■ Task inputs:
■ ■ ■ ■
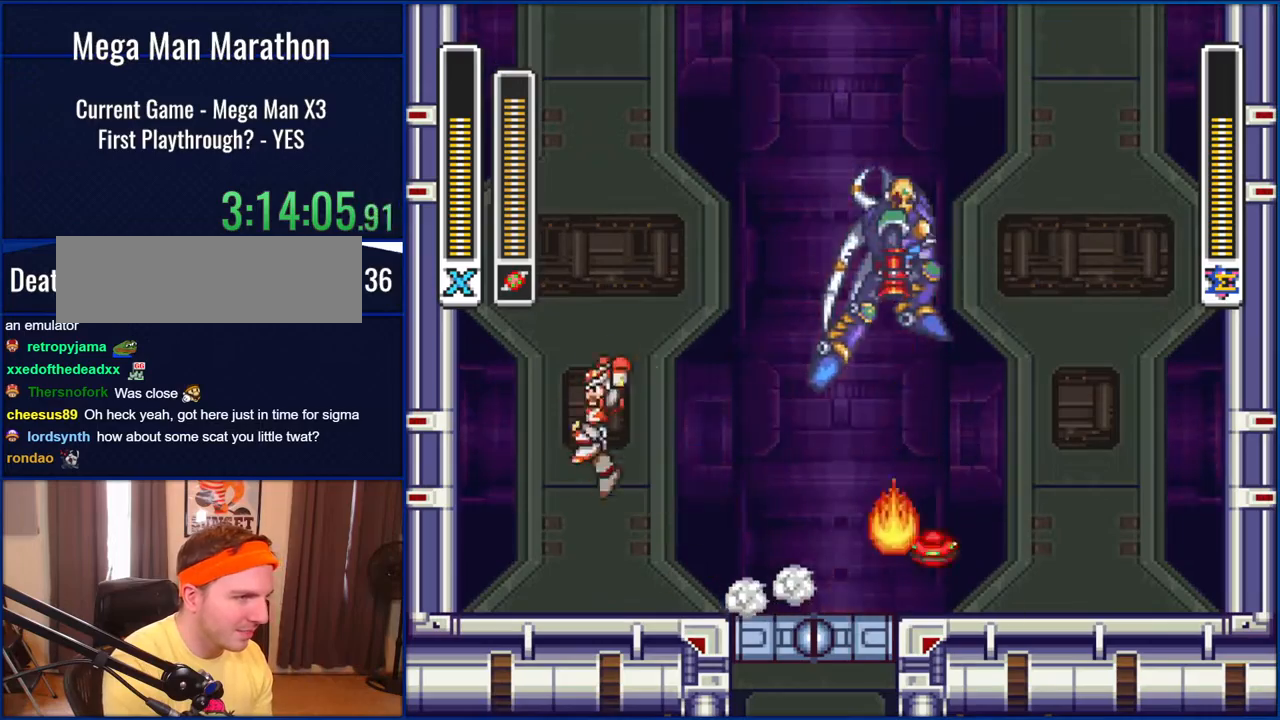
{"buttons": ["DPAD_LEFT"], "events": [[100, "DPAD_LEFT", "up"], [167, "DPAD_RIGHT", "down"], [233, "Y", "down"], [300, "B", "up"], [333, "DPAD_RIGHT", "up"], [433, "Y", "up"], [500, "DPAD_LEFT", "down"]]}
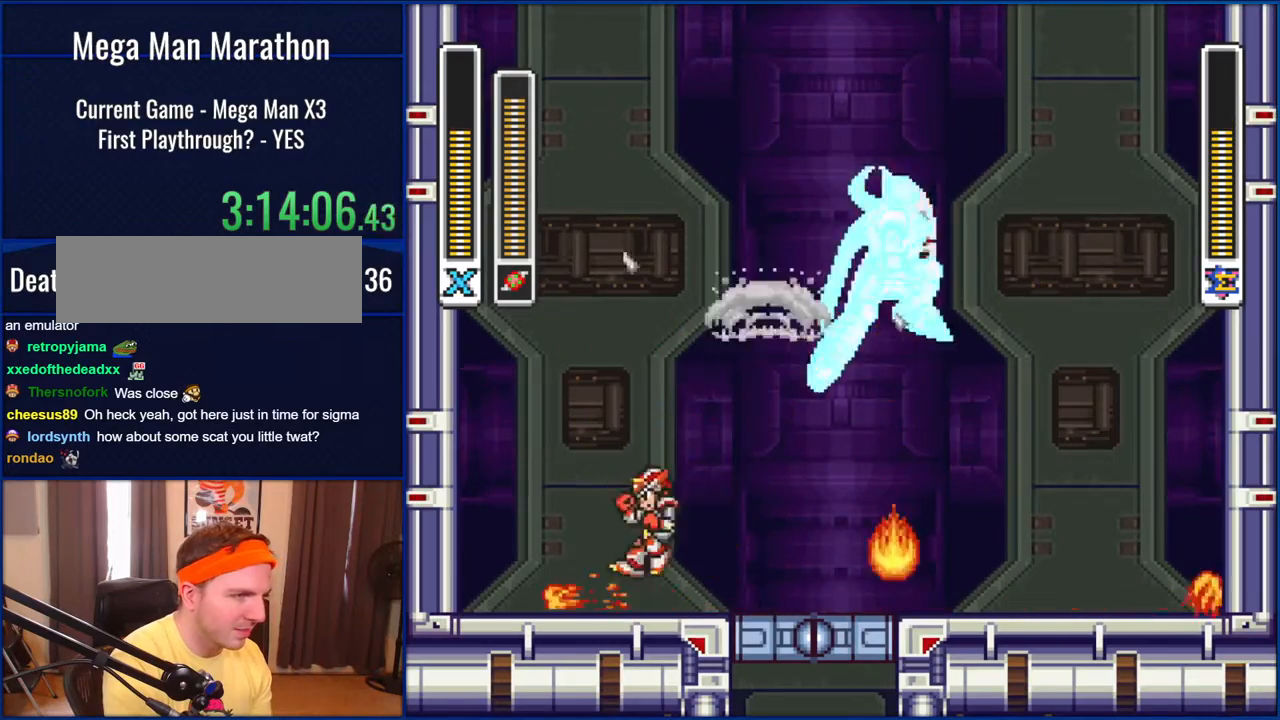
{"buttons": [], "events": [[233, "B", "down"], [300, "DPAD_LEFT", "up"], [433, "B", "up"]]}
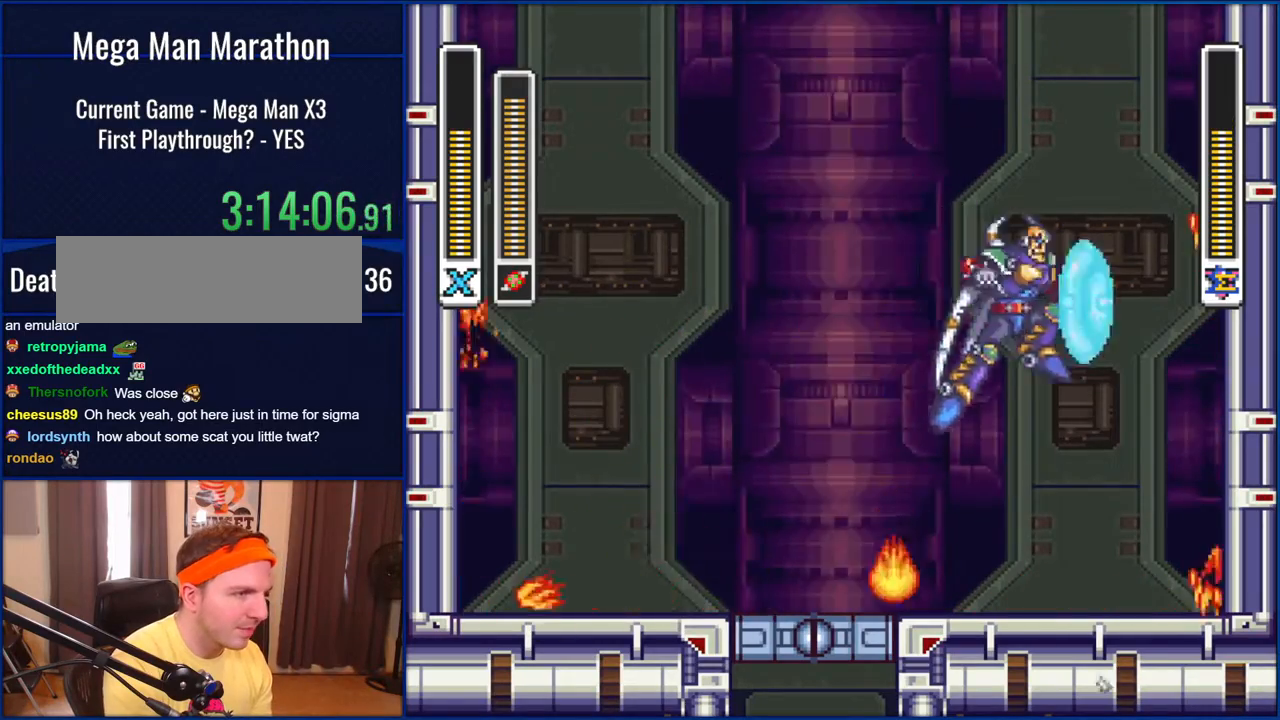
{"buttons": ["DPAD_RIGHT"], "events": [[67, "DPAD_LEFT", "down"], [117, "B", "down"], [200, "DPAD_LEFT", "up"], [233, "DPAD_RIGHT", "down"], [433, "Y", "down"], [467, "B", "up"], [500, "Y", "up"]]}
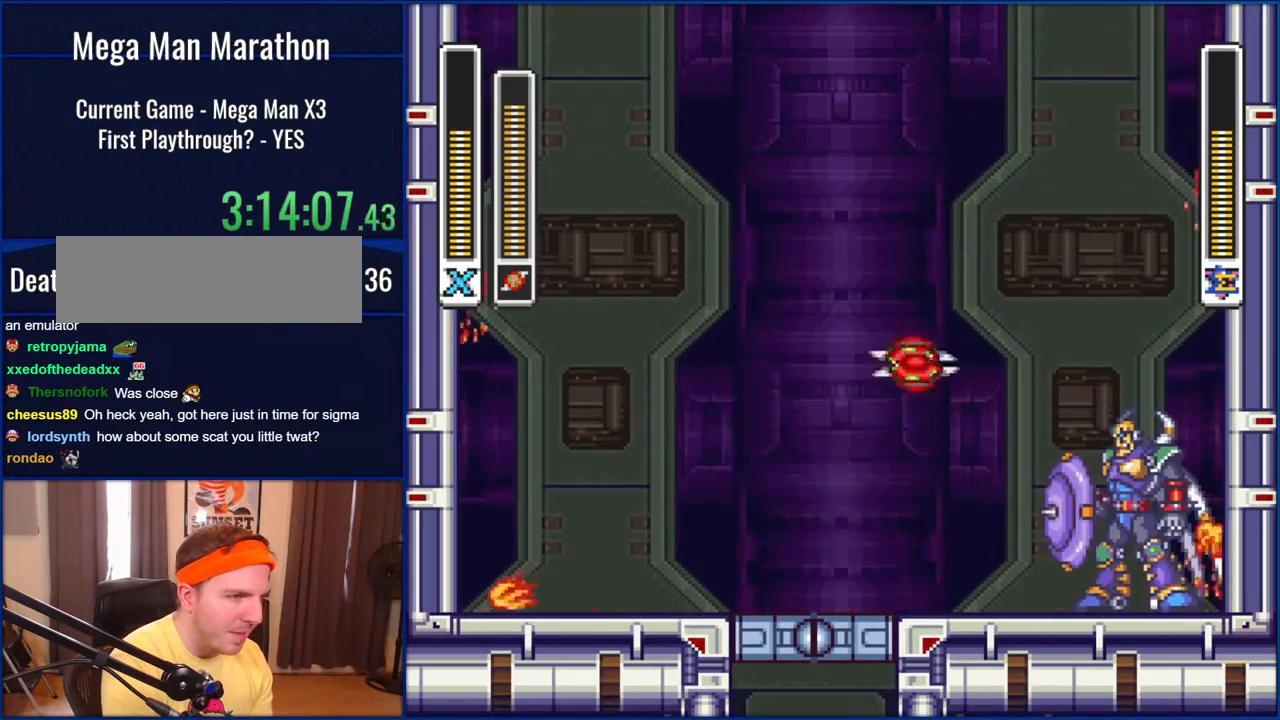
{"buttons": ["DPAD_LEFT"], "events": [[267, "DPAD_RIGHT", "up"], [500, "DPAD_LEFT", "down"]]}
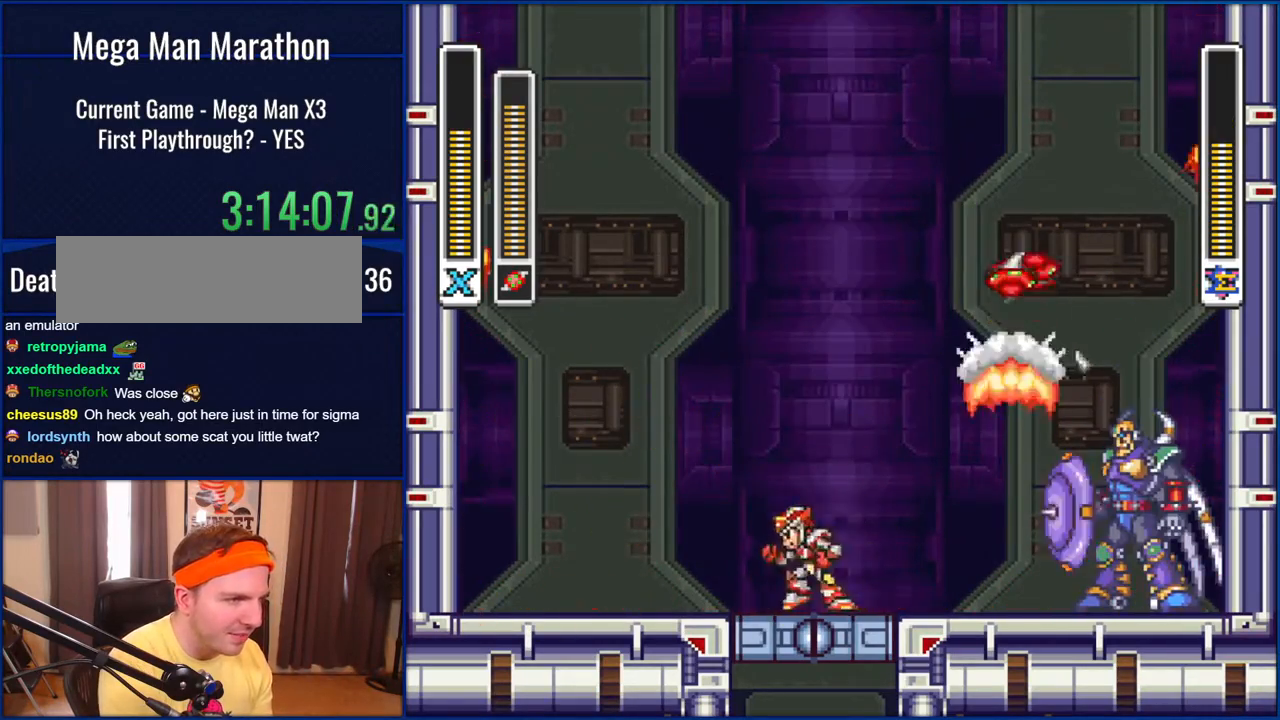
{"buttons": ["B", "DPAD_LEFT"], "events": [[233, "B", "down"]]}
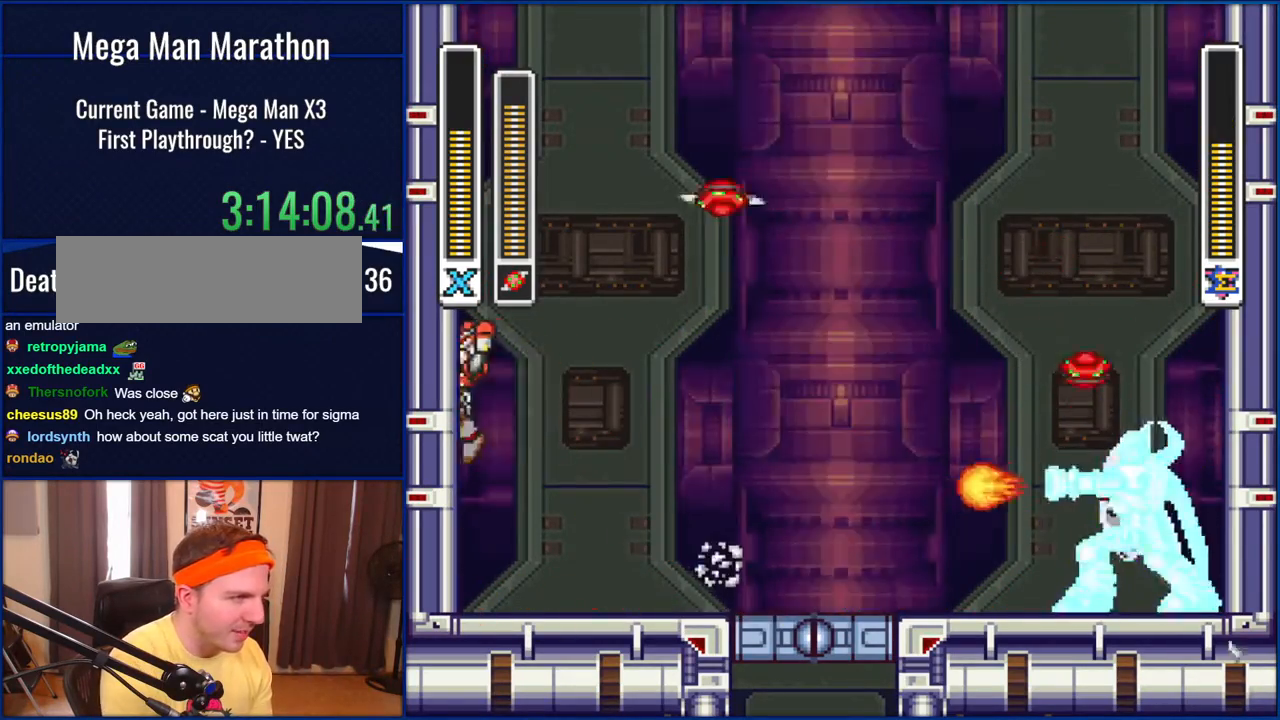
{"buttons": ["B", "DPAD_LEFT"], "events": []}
■ ■ ■ ■
■ The problem: With pictures excluded, the material is to be written out exactly as given.

■ Task solution:
{"buttons": ["DPAD_LEFT"], "events": [[100, "DPAD_LEFT", "up"], [167, "DPAD_RIGHT", "down"], [233, "Y", "down"], [300, "B", "up"], [333, "DPAD_RIGHT", "up"], [433, "Y", "up"], [500, "DPAD_LEFT", "down"]]}
{"buttons": [], "events": [[233, "B", "down"], [300, "DPAD_LEFT", "up"], [433, "B", "up"]]}
{"buttons": ["DPAD_RIGHT"], "events": [[67, "DPAD_LEFT", "down"], [117, "B", "down"], [200, "DPAD_LEFT", "up"], [233, "DPAD_RIGHT", "down"], [433, "Y", "down"], [467, "B", "up"], [500, "Y", "up"]]}
{"buttons": ["DPAD_LEFT"], "events": [[267, "DPAD_RIGHT", "up"], [500, "DPAD_LEFT", "down"]]}
{"buttons": ["B", "DPAD_LEFT"], "events": [[233, "B", "down"]]}
{"buttons": ["B", "DPAD_LEFT"], "events": []}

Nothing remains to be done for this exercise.